Cette redécouverte du château de Pierrefonds, concomitante à celle de nombreux autres monuments du Moyen Age, intervient après des lustres de mépris total envers les vieux édifices " féodaux ". Verrues indésirables dans le paysage pour certains, symboles d'un régime d'oppression pour les autres, la plupart avaient été vendus comme biens nationaux durant la Révolution et dépecés afin de récupérer les belles pierres taillées. Au début du XIXe siècle, à titre d'exemple, un brillant esthète du nom de Jean-Baptiste Lefort faisait sauter sans vergogne le cœur de l'abbatiale Notre-Dame de Jumièges. " Ce siècle avait deux ans "… et l'explosif facile…

Mais à peu près vers cette même époque, le courant romantique commença à chanter ces anciennes bâtisses mélancoliques. Ecrivains et peintres y puisèrent une part de leur inspiration. Chacun se souvient de la description de l'austère forteresse de Combourg sous la plume de Chateaubriand, ou des magnifiques forteresses imaginaires dessinées par Victor Hugo. Des historiens, tel Jules Michelet, se remémorèrent qu'il existait mille ans d'histoire coincés entre l'Antiquité et la Renaissance. Doucement des voix s'élevèrent pour rappeler que l'architecture ne se limitait pas aux seules conceptions d'Hippodamos de Milet, de Vitruve ou plus récemment à celles de Le Vau ou de Mansard.

Viollet-le-Duc faisait partie de cette avant-garde. Il amassa une impressionnante somme de connaissance sur la culture et la société médiévales. Avec les moyens de son temps, en véritable défricheur, il a entamé en compagnie de quelques autres un patient travail de revalorisation du patrimoine. Les critiques ont pourtant très vite fusé, parfois d'une grande virulence. Un Marcel Proust, notamment, parlait des " déjections de Louis-Philippe et de Viollet-le-Duc. "

A Pierrefonds, il métamorphosa complètement les vestiges en forteresse de conte de fées. Il restitua selon son idée tours et courtines avec un chemin de ronde sur mâchicoulis, recréa le pont-levis, inventa la cour d'honneur avec sa galerie. Il y créa un escalier à double révolution, inspiré de celui de Chambord, multiplia les sculptures et composa ainsi un bestiaire fabuleux. Dans le donjon carré il logea les appartements impériaux, avec salle de réception, cabinet de travail, chambre digne du rang du propriétaire des lieux. L'ensemble est lambrissé, peint, armorié. La pièce principale est l'immense Salle des Preuses, destinée aux réceptions impériales, placée au premier étage de l'aile ouest.
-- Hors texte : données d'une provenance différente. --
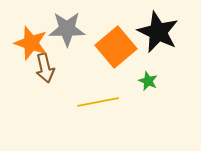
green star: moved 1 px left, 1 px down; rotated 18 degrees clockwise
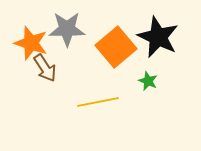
black star: moved 5 px down
brown arrow: rotated 20 degrees counterclockwise
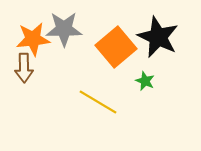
gray star: moved 3 px left
orange star: moved 2 px right, 4 px up; rotated 24 degrees counterclockwise
brown arrow: moved 21 px left; rotated 32 degrees clockwise
green star: moved 3 px left
yellow line: rotated 42 degrees clockwise
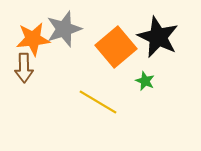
gray star: rotated 18 degrees counterclockwise
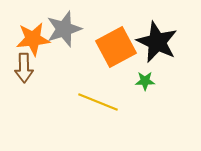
black star: moved 1 px left, 5 px down
orange square: rotated 12 degrees clockwise
green star: rotated 24 degrees counterclockwise
yellow line: rotated 9 degrees counterclockwise
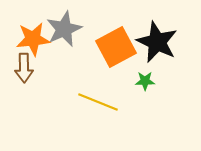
gray star: rotated 6 degrees counterclockwise
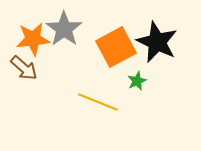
gray star: rotated 12 degrees counterclockwise
brown arrow: rotated 48 degrees counterclockwise
green star: moved 8 px left; rotated 24 degrees counterclockwise
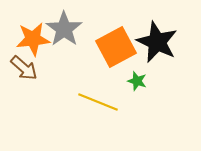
green star: rotated 30 degrees counterclockwise
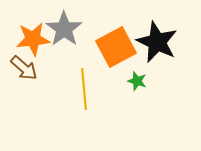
yellow line: moved 14 px left, 13 px up; rotated 63 degrees clockwise
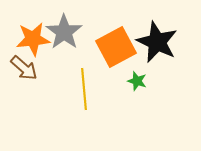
gray star: moved 3 px down
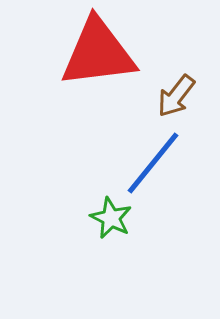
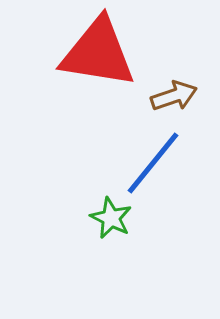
red triangle: rotated 16 degrees clockwise
brown arrow: moved 2 px left; rotated 147 degrees counterclockwise
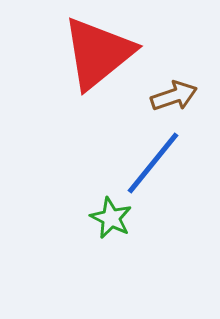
red triangle: rotated 48 degrees counterclockwise
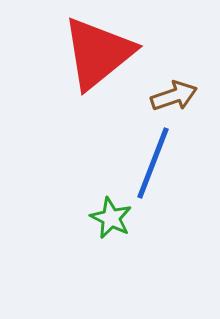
blue line: rotated 18 degrees counterclockwise
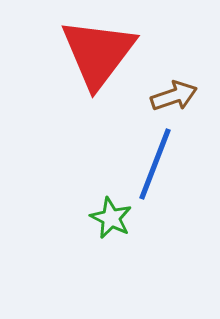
red triangle: rotated 14 degrees counterclockwise
blue line: moved 2 px right, 1 px down
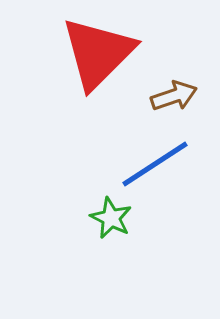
red triangle: rotated 8 degrees clockwise
blue line: rotated 36 degrees clockwise
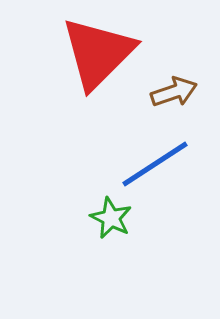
brown arrow: moved 4 px up
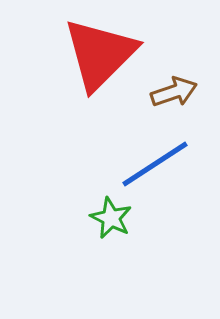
red triangle: moved 2 px right, 1 px down
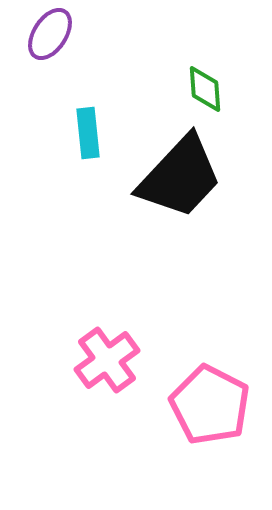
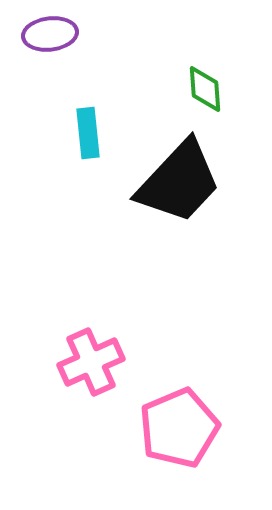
purple ellipse: rotated 50 degrees clockwise
black trapezoid: moved 1 px left, 5 px down
pink cross: moved 16 px left, 2 px down; rotated 12 degrees clockwise
pink pentagon: moved 31 px left, 23 px down; rotated 22 degrees clockwise
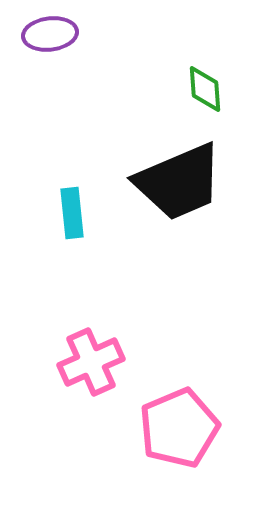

Aujourd'hui simplement meublée par deux banquettes circulaires, elle pouvait accueillir jusqu'à 300 invités. Son décor lambrissé et armorié, sa monumentale cheminée ornée des statues des Neuf Preuses, lui confèrent un aspect grandiose témoins des fastes du Second Empire.

Comme Bodo Ebhardt au Haut-Koenigsbourg, Viollet-le-Duc a ici laissé libre cours à son imagination. Nous ne devons toutefois jamais perdre de vue, malgré certaines outrances, que cet homme de génie possédait un savoir encyclopédique et maîtrisait parfaitement son sujet. Nous ne pouvons en outre oublier qu'il fut en son temps un pionnier et qu'il contribua largement à une prise de conscience collective de la valeur fondamentale du patrimoine en France. Cela constitue aussi une part de son héritage et nous lui en restons redevables.